Lange ist es her… Bereits 1996 gab es mit drei Hamburger Grundschulen die ersten Pilotschulen, die mit der Jugendmusikschule (JMS) im Vormittagsbereich kooperiert haben.

  • Projekt Sängerpate mit der Hamburgischen Staatsoper © Peter Bruns
  • Barlsheide Dance Crew Altonale 2017 © Véronique Telliez
  • © Herr Pastenack

Im Jahr 1998, im Zusammenhang mit dem Auftrag des Senats, die verlässliche Halbtagsgrundschule (VHGS) bis 13 Uhr zu gewährleisten, entstanden viele neue Kooperationen. Die Begeisterung der Schulen, auf gut ausgebildete musische Lehrkräfte der JMS zurückgreifen zu können, war entfacht. Die Schulen erkannten, dass die Schülerinnen und Schüler in den musischen Angeboten nachhaltig und pädagogisch gut gebildet und unterrichtet wurden. Es entstanden viele Projekte und Veranstaltungen, an denen sich die Schulen mit ihren JMS-Kooperationsklassen beteiligen konnten (Big Ton trifft Mac Tanz auf Kampnagel, theater macht schule mit dem Thalia Theater, Sängerpaten mit der Staatsoper und vieles mehr).

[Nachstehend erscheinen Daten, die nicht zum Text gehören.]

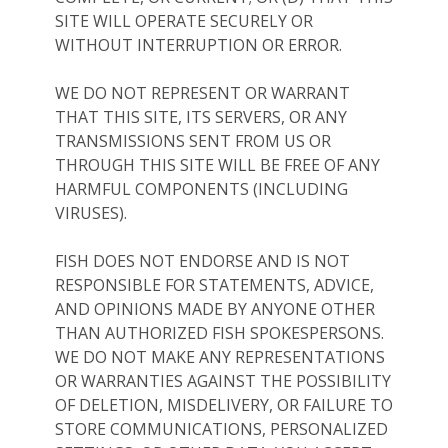
SITE WILL OPERATE SECURELY OR
WITHOUT INTERRUPTION OR ERROR.
WE DO NOT REPRESENT OR WARRANT
THAT THIS SITE, ITS SERVERS, OR ANY
TRANSMISSIONS SENT FROM US OR
THROUGH THIS SITE WILL BE FREE OF ANY
HARMFUL COMPONENTS (INCLUDING
VIRUSES).
FISH DOES NOT ENDORSE AND IS NOT
RESPONSIBLE FOR STATEMENTS, ADVICE,
AND OPINIONS MADE BY ANYONE OTHER
THAN AUTHORIZED FISH SPOKESPERSONS.
WE DO NOT MAKE ANY REPRESENTATIONS
OR WARRANTIES AGAINST THE POSSIBILITY
OF DELETION, MISDELIVERY, OR FAILURE TO
STORE COMMUNICATIONS, PERSONALIZED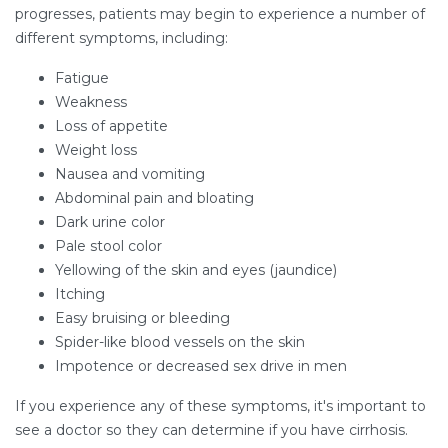
progresses, patients may begin to experience a number of
different symptoms, including:
Fatigue
Weakness
Loss of appetite
Weight loss
Nausea and vomiting
Abdominal pain and bloating
Dark urine color
Pale stool color
Yellowing of the skin and eyes (jaundice)
Itching
Easy bruising or bleeding
Spider-like blood vessels on the skin
Impotence or decreased sex drive in men
If you experience any of these symptoms, it's important to
see a doctor so they can determine if you have cirrhosis.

Der Schulalltag wurde bunter, musikalischer und bewegter. Die Musik-, Tanz- und Chorklassen wie auch der Instrumentalunterricht gestalteten diverse Schulaufführungen mit. Auch die weiterführenden Schulen wurden nach und nach auf die Kooperation mit der JMS aufmerksam. So weitete sich das Unterrichtsfeld unserer Lehrkräfte auch auf die Sekundarstufen I und II aus. Ein umfassendes Angebot zur musischen Breitenbildung für alle Schülerinnen und Schüler an Hamburger Schulen wurde ermöglicht.

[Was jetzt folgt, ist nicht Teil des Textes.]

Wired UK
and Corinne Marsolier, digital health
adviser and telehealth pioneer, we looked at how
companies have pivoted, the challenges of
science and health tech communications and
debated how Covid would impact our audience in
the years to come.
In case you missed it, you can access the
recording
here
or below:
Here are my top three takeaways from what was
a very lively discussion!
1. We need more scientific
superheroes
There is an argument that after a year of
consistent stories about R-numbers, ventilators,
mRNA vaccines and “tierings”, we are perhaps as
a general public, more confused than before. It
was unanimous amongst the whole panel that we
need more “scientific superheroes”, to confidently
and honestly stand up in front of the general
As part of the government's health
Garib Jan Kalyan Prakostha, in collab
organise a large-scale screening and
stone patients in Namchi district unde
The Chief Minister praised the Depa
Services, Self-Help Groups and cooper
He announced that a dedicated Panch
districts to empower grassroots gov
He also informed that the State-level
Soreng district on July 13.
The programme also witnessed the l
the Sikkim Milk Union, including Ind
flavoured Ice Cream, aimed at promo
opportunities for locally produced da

Im Zuge der Ganztagschulen hat sich auch der Kooperationsbereich der JMS weiter entwickelt. Mittlerweile nennt sich der ehemalige VHGS-Unterricht nun JMS-EUS (JMS-Ergänzungsunterricht an Schulen). Geeignete EUS-Standorte wurden mit JMS- Anschlussunterricht versorgt. Nun können musisch begeisterte Schülerinnen und Schüler, deren Interesse und Motivation an den Kooperationsangeboten geweckt wurde, ihre Talente noch weiter ausbauen.

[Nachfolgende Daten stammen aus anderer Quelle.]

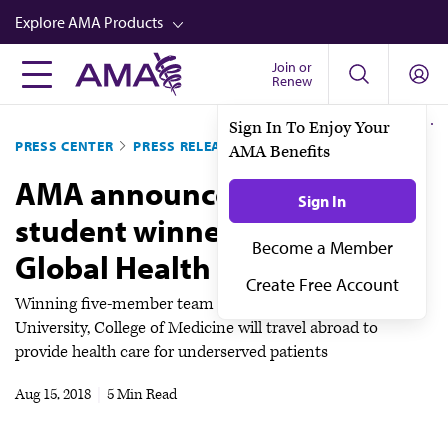
Skip
Explore AMA Products
to
main
Join or
FREIDA™
Renew
content
CME from AMA Ed Hub™
Sign In To Enjoy Your
PRESS CENTER
PRESS RELEASES
AMA Benefits
Career Advancement
AMA announces medical
AMA Physician Profiles
Sign In
student winners of 2018
Well-Being
Become a Member
Global Health Challenge
Store
Create Free Account
CPT®
Winning five-member team from California Northstate
University, College of Medicine will travel abroad to
Audio
provide health care for underserved patients
Newsletters
Aug 15, 2018
|
5 Min Read
Video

Heute kooperieren im EUS-Bereich 76 Schulen in Hamburg mit der JMS. Davon sind gut 30 % seit Anfang an dabei, also seit 1998. Aus dem Kollegium der JMS unterrichten zurzeit 72 Lehrkräfte in EUS-Kooperationen.

Wir stellen heute zwei Schulen in Hamburg vor, die schon sehr lange mit der JMS kooperieren: Die Stadtteilschule Richard-Linde-Weg in Bergedorf und die Schule Barlsheide in Osdorf. Beide Schulen haben einen Einzugsbereich mit einem sehr niedrigen Sozialindex.

Die Schule Richard-Linde-Weg ist eine Stadtteilschule. Neben den umfangreichen fachlichen Wahlmöglichkeiten legt die Schule großen Wert auf die Vernetzung aller Jahrgänge untereinander. Zur Bereicherung des Schullebens sind regelmäßige Projekte und Veranstaltungen fest im Schuljahreskalender verankert.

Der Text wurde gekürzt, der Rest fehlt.